Soragna and its surroundings
The history of Soragna goes back to ancient times and the area was inhabited already in Neolithic times. But it is with the arrival of the Longobards that the name Soragna appears for the first time in 712 A.D. in an official document.
Towards the end of the XI century two families install themselves in Soragna in order to seize the fertile land. These were the Pallavicino, already Lords of Busseto, and the Lupi of Cremonese origins. The contest between the two families after many vicissitudes saw the establishment in Soragna of the Imperial Fief of the Lupi Marquis.
In 1385 a document signed by Giangaleazzo Visconti authorised the family to build the fortified castle that we see today.
In 1514 with the death of Diophebo I Lupi, the senior branch of the family became extinct and the fiefdom passed to a great nephew Gianpaolo Meli as designated heir giving rise to the present family, Meli-Lupi.
In 1530 the Emperor Charles V confirmed investiture on Gianpaolo together with privileges for himself and his successors and gave permission for the surname Lupi to be joined to Meli.
In 1709 the Emperor Joseph I nominated Giampaolo IV Meli-Lupi a prince of the Holy Roman Empire and so Soragna became a Principality of the Holy Roman Empire: an autonomous state with the right to produce its own money which removed it both from Spanish domination and from the sphere of interest of the Farnese who were intent on annexing Soragna to the Duchy of Parma and Piacenza. With the coming into force of the Napoleonic code on Ist July 1805 the feudal judicial and administrative entity came to an end as administration of the territory passed to the Municipality with a Mayor nominated by the government at its head.

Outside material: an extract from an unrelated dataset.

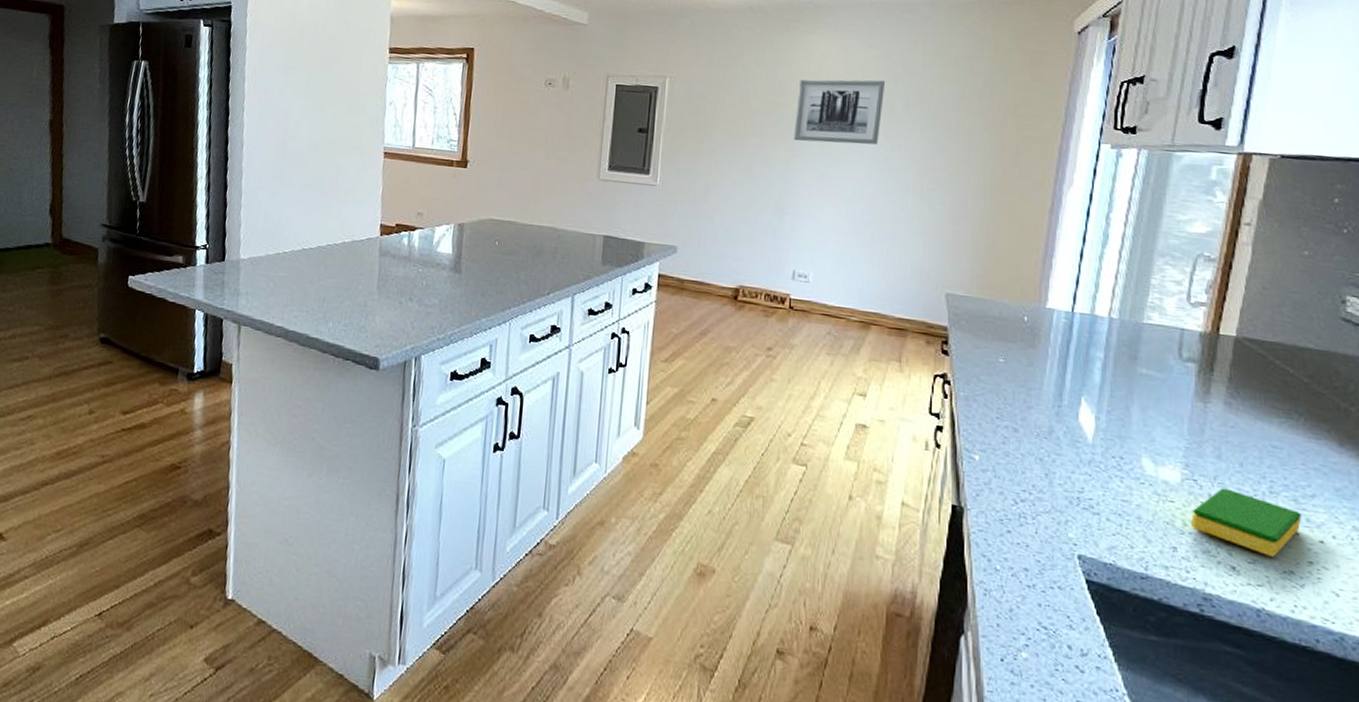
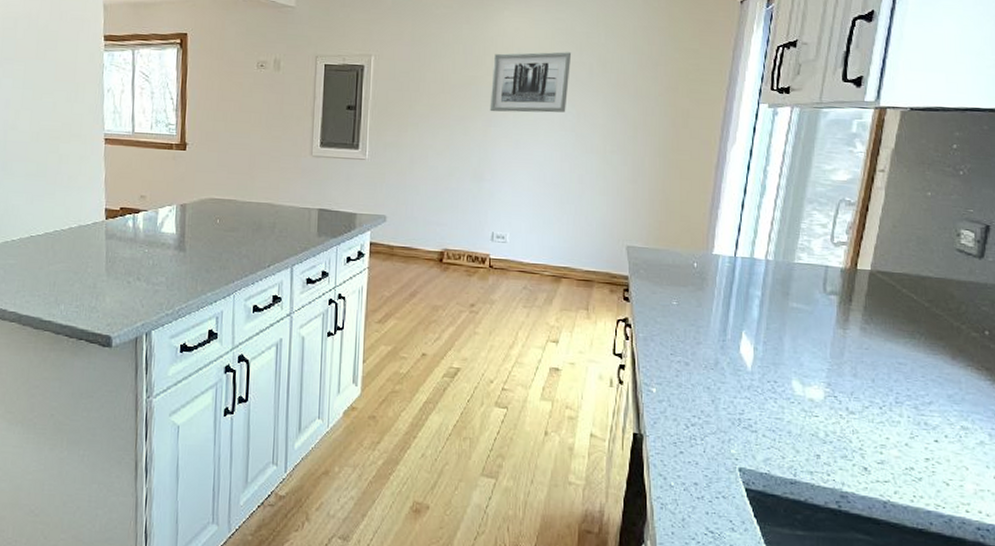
dish sponge: present [1190,488,1302,557] -> none [831,401,921,457]

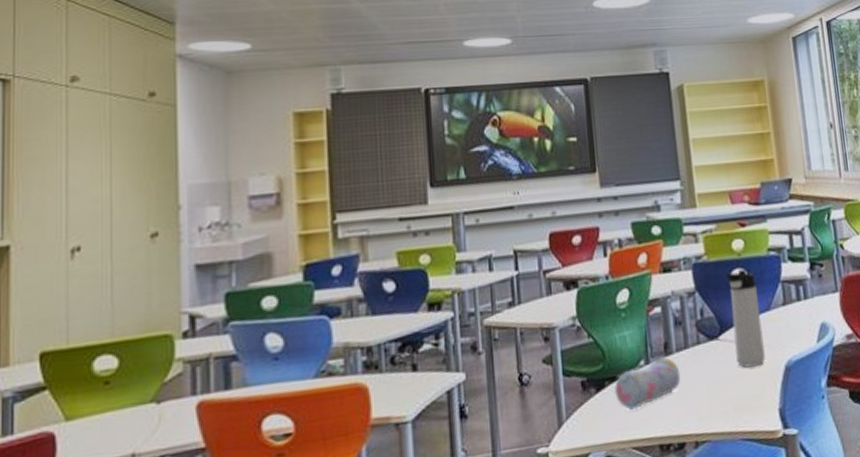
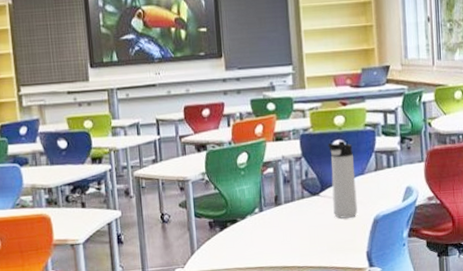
pencil case: present [614,356,681,410] -> none [234,206,288,245]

The Meli-Lupi family continued to reside in Soragna managing their vast properties. Still today a member of the family lives in the fortified castle; Prince Diophebo VI who, by opening the splendid rooms and halls of this magnificent palace to visitors and important cultural events, has rendered it no longer a mute spectator of its glorious past but live protagonist of both the present and future of Soragna.
Today there are about 4000 inhabitants in Soragna most of whom live in the town and in the surrounding villages Diolo, Carzeto and Castellina.

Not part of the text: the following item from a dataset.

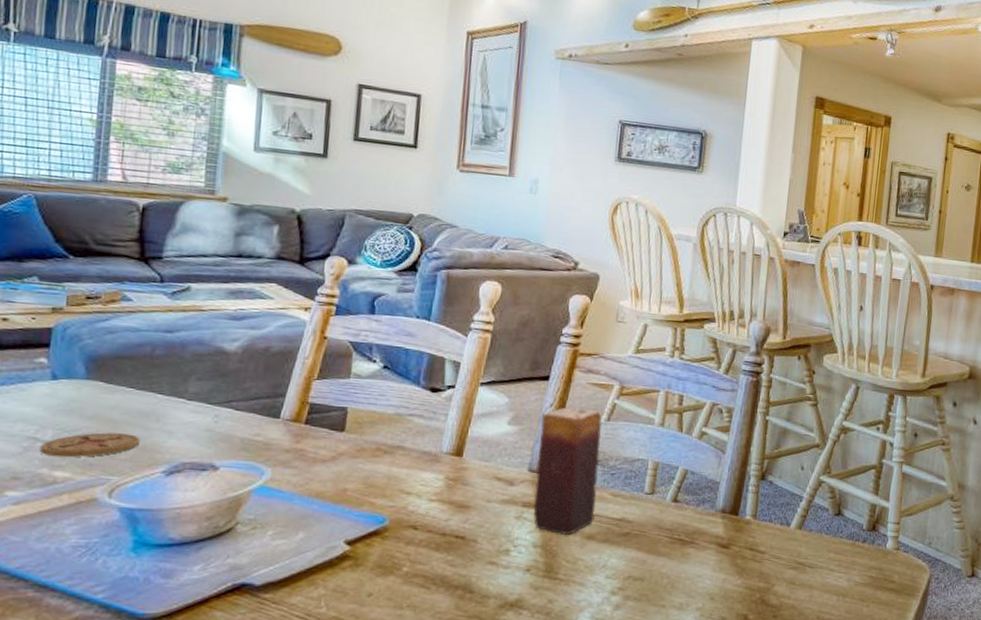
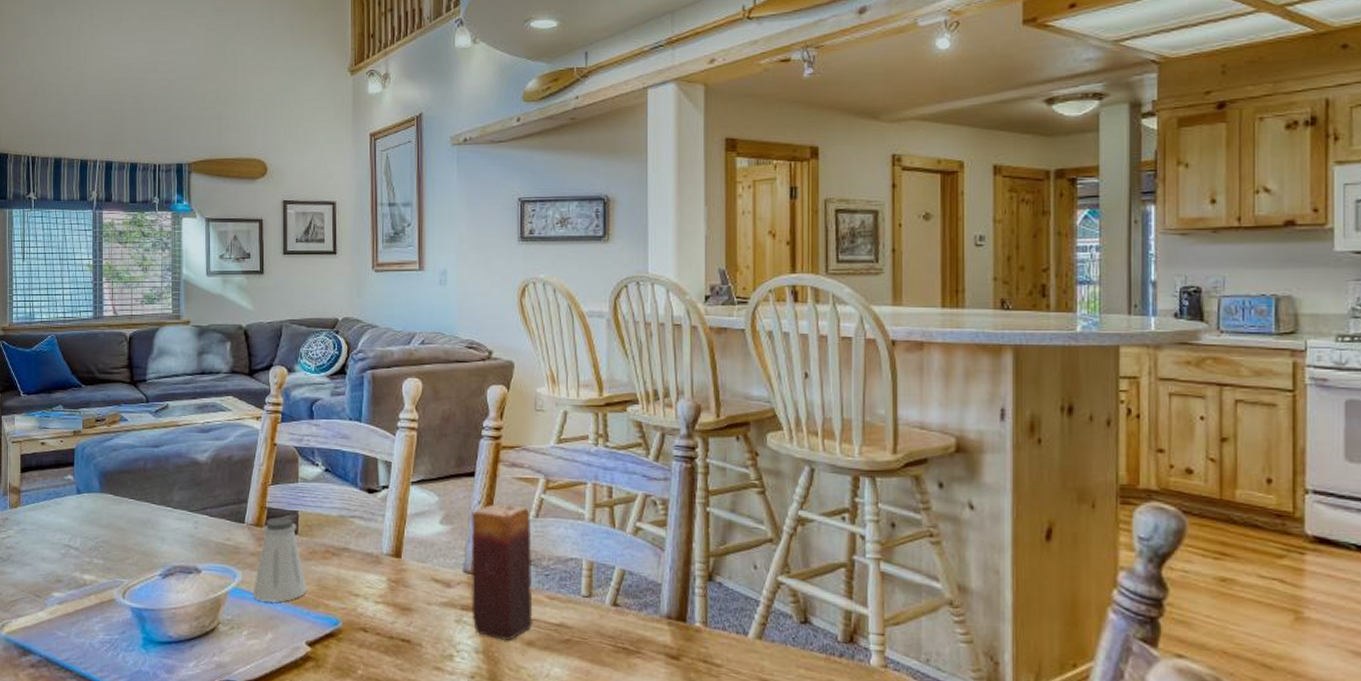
coaster: present [39,432,141,458] -> none [73,539,142,563]
saltshaker: none [283,414,351,501] -> present [252,518,307,602]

The municipality extends over an area of about 47 square km and is entirely in the plain at an altitude of 47 m above sea level. Three rivers cross the territory, the Stirone, the Rovacchia and the Fontana which run parallel North to South.
Going around Soragna
Looking at Soragna today we can see architectural elements dating from the XIV to the XIX century which are in need of restoration. Many of these buildings were built through the largesse of the feudal lords.
The Rocca or fortified Castle is justly famous; built in 1385 the“impregnable fortress” as it was called is rich in fresco decorations and furnishings all the work of celebrated artists. In the town can be found the Church of the Blessed Virgin of Carmine with the Carmelite convent: built in the second half of the XVII century it is a rare example of harmonious architecture. In the main square is the Oratory of St. Anthony of Padua, a baroque jewel built to a design by Francesco Galli called ‘Il Bibieno’ at the end of the XVII century.
A little further on towards the castle can be seen the monumental Sanctuary of the Holy Family: built between 1755 and 1769 by merit of Don Giuseppe Mazzieri in its precious interior can be found a wooden statue of the Madonna by Lorenzo Aili and an important Serassi organ.
The flourishing Jewish community which settled in Soragna since the XVI century built an important synagogue decorated in the neo-classic style. It can be visited today together with the next door Jewish Museum.
The town centre is between the historic Meli-Lupi park and the Remembrance gardens, and the tree lined avenues confer on the town a park like atmosphere conducive to discovering Parmigiano Reggiano cheese, Culatello ham and other gastronomic delicacies. Here in Soragna can be found the Museum dedicated to Parmigiano-Reggiano cheese.
“Museum of peasant civilisation” is located very close to Parmigiano Reggiano Museum and takes place in a building of the ancient farm “Castellazzi” property of Meli Lupi family. The Museum was open in September 2003.
The Museum of Olive Oil Agorà Orsi Coppini is located in Podere Fieniletto and in a former dairy of XIX century specialized in the processing of Parmigiano Reggiano.
It became the set of a recovered culture, which has been brought back to his land after about a thousand years: olive growing.